Mitchell Fink wrote in the Daily News that Lopez and Combs are pfffft — over. So what about Puffy? Well, he still has two children by two different mothers and a huge entourage, so he won't be lonely.
I am told that prosecutor Matthew Bogdanus is determined to see Combs get some kind of real punishment from this trial. But ah, how different New York is from Los Angeles: No cameras or paparazzi in the courtroom, and a strictly enforced gag order. You remember Judge Ito's gag order in the O.J. Simpson case: It lasted maybe 20 minutes.
Movie star Sam Neill came to Park City, Utah, for an indie film he's in called The Dish. Low-profile and subdued, Neill is nevertheless a star. He was in the first Jurassic Park film and on July 18 he'll appear as Dr. Alan Grant again in the third installment. And that should be it for the dinosaur series.
"We signed for three originally," he told me the other night. "No more. There are no plans for a fourth."
Although the movies made him well known, he's been in a lot of other hits including A Cry in the Dark, The Piano, Dead Calm, Sirens, The Horse Whisperer, and the great British mini-series Reilly: The Ace of Spies.
As for the former, Neill conceded that he doesn't understand how the line: "A dingo ate my baby!" has become such a popular punch line in comedy routines. "I mean, it's not funny," he said. "It's really sick."
Nevertheless, even he gets a laugh out of it now. As for his co-star Meryl Streep, "You know she had an absolutely perfect Australian accent. It was amazing." Yes, we know, we know ...
(A little gossip: Neill was one of the guests at Premiere magazine's very hot cocktail party Monday night. So was Bruce Dern, father of Laura Dern, who co-stars with Neill in Jurassic Park and JP3. When I mentioned Laura's name to Dern père, he kind of grimaced and walked away. Later he seemed uninterested in talking even with Neill. What this is about, I don't know, but the follically-challenged Dern also managed to sport what seemed to be a double baseball cap, and kept his coat on during the party even while he ate.)
So what of Neill now? He's done very well thanks to Jurassic Park. He has two homes, one in Australia and one in New Zealand. He has a winery in the latter country, called Two Paddocks, that has a Web site.

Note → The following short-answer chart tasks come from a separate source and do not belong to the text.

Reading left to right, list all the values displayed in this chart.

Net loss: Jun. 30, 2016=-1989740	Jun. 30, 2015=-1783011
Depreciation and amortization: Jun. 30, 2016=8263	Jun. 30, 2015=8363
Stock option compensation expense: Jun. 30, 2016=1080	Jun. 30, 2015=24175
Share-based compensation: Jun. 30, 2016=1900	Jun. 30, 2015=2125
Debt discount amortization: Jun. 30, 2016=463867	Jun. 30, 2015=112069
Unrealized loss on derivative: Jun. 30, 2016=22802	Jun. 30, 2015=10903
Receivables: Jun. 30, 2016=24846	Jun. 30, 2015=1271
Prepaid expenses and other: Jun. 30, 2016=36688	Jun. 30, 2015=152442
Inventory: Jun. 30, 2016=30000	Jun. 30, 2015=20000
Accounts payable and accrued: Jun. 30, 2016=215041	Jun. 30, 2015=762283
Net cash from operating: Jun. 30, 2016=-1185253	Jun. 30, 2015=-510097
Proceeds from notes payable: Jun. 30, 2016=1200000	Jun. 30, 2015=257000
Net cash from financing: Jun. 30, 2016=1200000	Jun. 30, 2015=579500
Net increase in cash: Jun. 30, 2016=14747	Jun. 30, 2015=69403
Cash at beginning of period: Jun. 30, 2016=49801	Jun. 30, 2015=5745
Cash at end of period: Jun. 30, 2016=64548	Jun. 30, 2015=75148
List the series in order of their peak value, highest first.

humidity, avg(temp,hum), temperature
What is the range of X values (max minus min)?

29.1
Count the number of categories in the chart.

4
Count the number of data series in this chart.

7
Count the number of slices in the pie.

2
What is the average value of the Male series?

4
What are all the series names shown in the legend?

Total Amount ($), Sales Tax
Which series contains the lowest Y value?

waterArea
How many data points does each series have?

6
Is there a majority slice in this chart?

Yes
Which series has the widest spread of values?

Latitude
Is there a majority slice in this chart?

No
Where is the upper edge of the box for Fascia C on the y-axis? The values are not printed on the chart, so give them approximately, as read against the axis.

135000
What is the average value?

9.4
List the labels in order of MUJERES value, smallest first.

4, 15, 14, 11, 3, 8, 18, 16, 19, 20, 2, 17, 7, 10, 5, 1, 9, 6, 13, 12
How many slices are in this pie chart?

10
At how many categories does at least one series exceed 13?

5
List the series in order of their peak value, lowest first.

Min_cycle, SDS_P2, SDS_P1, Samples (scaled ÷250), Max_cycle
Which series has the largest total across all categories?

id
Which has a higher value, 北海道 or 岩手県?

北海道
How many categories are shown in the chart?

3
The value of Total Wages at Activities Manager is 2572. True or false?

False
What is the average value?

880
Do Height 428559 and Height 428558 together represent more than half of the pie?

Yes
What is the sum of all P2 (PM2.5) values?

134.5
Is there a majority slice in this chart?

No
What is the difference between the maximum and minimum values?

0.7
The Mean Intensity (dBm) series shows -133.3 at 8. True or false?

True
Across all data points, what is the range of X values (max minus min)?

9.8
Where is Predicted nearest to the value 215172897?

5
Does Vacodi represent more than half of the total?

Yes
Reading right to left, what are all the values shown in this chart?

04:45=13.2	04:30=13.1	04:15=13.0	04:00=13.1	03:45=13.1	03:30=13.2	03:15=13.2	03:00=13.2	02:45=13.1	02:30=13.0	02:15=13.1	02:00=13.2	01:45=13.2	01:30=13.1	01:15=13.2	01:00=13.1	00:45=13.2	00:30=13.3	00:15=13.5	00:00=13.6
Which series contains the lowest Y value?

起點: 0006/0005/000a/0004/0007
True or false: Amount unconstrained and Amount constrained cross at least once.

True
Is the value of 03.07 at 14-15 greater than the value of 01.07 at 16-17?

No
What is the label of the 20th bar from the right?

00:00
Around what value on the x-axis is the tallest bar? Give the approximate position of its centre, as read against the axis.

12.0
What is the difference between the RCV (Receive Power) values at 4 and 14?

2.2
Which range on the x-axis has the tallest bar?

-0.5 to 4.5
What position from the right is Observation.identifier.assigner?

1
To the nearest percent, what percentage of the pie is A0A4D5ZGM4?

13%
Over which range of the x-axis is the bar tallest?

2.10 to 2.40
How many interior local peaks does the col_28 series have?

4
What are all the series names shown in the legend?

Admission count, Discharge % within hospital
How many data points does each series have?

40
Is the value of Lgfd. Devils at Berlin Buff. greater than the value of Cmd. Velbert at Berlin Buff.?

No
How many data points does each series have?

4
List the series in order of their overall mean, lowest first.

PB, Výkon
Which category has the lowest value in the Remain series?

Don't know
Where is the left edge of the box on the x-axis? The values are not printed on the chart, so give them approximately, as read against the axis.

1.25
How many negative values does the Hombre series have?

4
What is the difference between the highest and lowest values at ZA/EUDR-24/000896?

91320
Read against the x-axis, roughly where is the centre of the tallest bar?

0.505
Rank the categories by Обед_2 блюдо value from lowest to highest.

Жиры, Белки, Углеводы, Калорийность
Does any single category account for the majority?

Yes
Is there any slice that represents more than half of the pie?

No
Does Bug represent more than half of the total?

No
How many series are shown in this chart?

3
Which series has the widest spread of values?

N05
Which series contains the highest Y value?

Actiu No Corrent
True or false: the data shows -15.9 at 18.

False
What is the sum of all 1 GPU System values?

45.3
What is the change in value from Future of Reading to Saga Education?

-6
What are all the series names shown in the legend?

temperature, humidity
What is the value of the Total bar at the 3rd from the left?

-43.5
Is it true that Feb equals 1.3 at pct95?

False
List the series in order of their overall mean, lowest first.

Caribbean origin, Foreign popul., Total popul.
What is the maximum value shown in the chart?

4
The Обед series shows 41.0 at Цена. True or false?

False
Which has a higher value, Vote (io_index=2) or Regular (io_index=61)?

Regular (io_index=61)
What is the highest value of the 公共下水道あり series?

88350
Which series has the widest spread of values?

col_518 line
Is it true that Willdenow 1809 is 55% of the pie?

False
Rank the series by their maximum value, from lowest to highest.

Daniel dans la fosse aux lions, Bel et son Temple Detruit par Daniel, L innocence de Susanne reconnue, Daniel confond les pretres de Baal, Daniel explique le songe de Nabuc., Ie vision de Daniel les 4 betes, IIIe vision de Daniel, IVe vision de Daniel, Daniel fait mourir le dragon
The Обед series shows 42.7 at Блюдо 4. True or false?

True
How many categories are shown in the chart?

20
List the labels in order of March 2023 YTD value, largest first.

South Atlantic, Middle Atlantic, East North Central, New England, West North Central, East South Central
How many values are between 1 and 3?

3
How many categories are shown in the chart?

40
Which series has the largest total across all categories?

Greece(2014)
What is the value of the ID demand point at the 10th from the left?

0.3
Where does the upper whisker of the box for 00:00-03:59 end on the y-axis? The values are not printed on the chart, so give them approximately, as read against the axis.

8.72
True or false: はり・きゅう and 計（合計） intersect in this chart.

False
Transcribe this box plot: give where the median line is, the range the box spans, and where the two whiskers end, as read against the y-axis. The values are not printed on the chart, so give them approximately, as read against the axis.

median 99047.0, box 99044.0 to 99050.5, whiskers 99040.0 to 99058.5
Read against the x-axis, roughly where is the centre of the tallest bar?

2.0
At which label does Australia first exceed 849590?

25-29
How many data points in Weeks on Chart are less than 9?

And when the Jurassic Park producers sent him a large motorized raptor, Neill was able to employ some skills his character was supposed to know, "The thing was all bent out of shape when it arrived, but I was able to bang it back together."
And he is happy that he's never actually been a movie star.
"I've never been red-hot," he joked. "I've always been sort of medium, tepid. It's much better that way. I can't imagine what being really hot would be like."
David Boies, the incredibly gifted lawyer who beat Bill Gates but couldn't save Al Gore, has signed a book deal. Boies will write his memoirs for Tina Brown at Talk/Miramax books.
Brown sent out a press release with a good quote: "David Boies is General Patton in a suit." Indeed, Boies has been of interest to this writer for some time. If his book details in layman's terms how he navigated the Microsoft suit for the Justice Department, it should be very interesting reading.
Boies, of course, was unsuccessful in his efforts to help Al Gore overturn the voter results in Florida. Whether or not you agree or disagree with what happened there, an inside look at all things chad is guaranteed hot stuff. Boies also prosecuted Michael Milken and defended CBS against Gen. William Westmoreland in famous cases.